--- Exercise details ---
Below are the records; they must be reproduced verbatim.

"""

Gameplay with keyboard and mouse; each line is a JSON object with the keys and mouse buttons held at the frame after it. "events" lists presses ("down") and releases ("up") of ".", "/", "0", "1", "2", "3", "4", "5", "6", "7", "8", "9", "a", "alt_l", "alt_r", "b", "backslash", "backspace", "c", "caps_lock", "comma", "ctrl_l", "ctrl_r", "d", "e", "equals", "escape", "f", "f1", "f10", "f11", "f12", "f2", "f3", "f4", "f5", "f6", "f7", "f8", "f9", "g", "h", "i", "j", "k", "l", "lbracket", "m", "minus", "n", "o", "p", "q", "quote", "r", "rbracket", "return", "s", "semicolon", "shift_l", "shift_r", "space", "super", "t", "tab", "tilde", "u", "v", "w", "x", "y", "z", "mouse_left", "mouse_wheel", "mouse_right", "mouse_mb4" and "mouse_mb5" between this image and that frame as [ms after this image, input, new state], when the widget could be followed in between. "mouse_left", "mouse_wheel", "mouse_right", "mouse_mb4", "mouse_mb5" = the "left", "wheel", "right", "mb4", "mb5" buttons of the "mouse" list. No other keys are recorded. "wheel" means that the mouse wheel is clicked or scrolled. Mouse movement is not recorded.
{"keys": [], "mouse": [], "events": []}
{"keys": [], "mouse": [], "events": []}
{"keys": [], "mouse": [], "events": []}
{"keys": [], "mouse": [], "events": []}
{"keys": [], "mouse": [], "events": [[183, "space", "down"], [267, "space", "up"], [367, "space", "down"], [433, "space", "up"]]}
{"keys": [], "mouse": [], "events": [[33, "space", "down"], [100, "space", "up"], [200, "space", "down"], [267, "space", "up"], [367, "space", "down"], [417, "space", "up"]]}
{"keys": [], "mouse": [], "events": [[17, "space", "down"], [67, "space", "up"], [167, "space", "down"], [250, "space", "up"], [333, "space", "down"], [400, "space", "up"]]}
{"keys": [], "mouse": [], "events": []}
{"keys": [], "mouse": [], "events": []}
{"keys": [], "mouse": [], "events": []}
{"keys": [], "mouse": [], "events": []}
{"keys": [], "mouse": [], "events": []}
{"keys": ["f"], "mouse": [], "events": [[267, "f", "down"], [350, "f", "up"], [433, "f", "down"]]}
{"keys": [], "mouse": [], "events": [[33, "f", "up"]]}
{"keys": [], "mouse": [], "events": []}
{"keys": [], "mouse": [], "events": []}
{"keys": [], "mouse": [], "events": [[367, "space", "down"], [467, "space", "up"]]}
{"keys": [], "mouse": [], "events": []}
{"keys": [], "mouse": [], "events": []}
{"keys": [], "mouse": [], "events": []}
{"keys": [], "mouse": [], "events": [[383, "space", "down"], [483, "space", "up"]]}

"""

--- Answer ---
Gameplay with keyboard and mouse; each line is a JSON object with the keys and mouse buttons held at the frame after it. "events" lists presses ("down") and releases ("up") of ".", "/", "0", "1", "2", "3", "4", "5", "6", "7", "8", "9", "a", "alt_l", "alt_r", "b", "backslash", "backspace", "c", "caps_lock", "comma", "ctrl_l", "ctrl_r", "d", "e", "equals", "escape", "f", "f1", "f10", "f11", "f12", "f2", "f3", "f4", "f5", "f6", "f7", "f8", "f9", "g", "h", "i", "j", "k", "l", "lbracket", "m", "minus", "n", "o", "p", "q", "quote", "r", "rbracket", "return", "s", "semicolon", "shift_l", "shift_r", "space", "super", "t", "tab", "tilde", "u", "v", "w", "x", "y", "z", "mouse_left", "mouse_wheel", "mouse_right", "mouse_mb4" and "mouse_mb5" between this image and that frame as [ms after this image, input, new state], when the widget could be followed in between. "mouse_left", "mouse_wheel", "mouse_right", "mouse_mb4", "mouse_mb5" = the "left", "wheel", "right", "mb4", "mb5" buttons of the "mouse" list. No other keys are recorded. "wheel" means that the mouse wheel is clicked or scrolled. Mouse movement is not recorded.
{"keys": [], "mouse": [], "events": []}
{"keys": [], "mouse": [], "events": []}
{"keys": [], "mouse": [], "events": []}
{"keys": [], "mouse": [], "events": []}
{"keys": [], "mouse": [], "events": [[183, "space", "down"], [267, "space", "up"], [367, "space", "down"], [433, "space", "up"]]}
{"keys": [], "mouse": [], "events": [[33, "space", "down"], [100, "space", "up"], [200, "space", "down"], [267, "space", "up"], [367, "space", "down"], [417, "space", "up"]]}
{"keys": [], "mouse": [], "events": [[17, "space", "down"], [67, "space", "up"], [167, "space", "down"], [250, "space", "up"], [333, "space", "down"], [400, "space", "up"]]}
{"keys": [], "mouse": [], "events": []}
{"keys": [], "mouse": [], "events": []}
{"keys": [], "mouse": [], "events": []}
{"keys": [], "mouse": [], "events": []}
{"keys": [], "mouse": [], "events": []}
{"keys": ["f"], "mouse": [], "events": [[267, "f", "down"], [350, "f", "up"], [433, "f", "down"]]}
{"keys": [], "mouse": [], "events": [[33, "f", "up"]]}
{"keys": [], "mouse": [], "events": []}
{"keys": [], "mouse": [], "events": []}
{"keys": [], "mouse": [], "events": [[367, "space", "down"], [467, "space", "up"]]}
{"keys": [], "mouse": [], "events": []}
{"keys": [], "mouse": [], "events": []}
{"keys": [], "mouse": [], "events": []}
{"keys": [], "mouse": [], "events": [[383, "space", "down"], [483, "space", "up"]]}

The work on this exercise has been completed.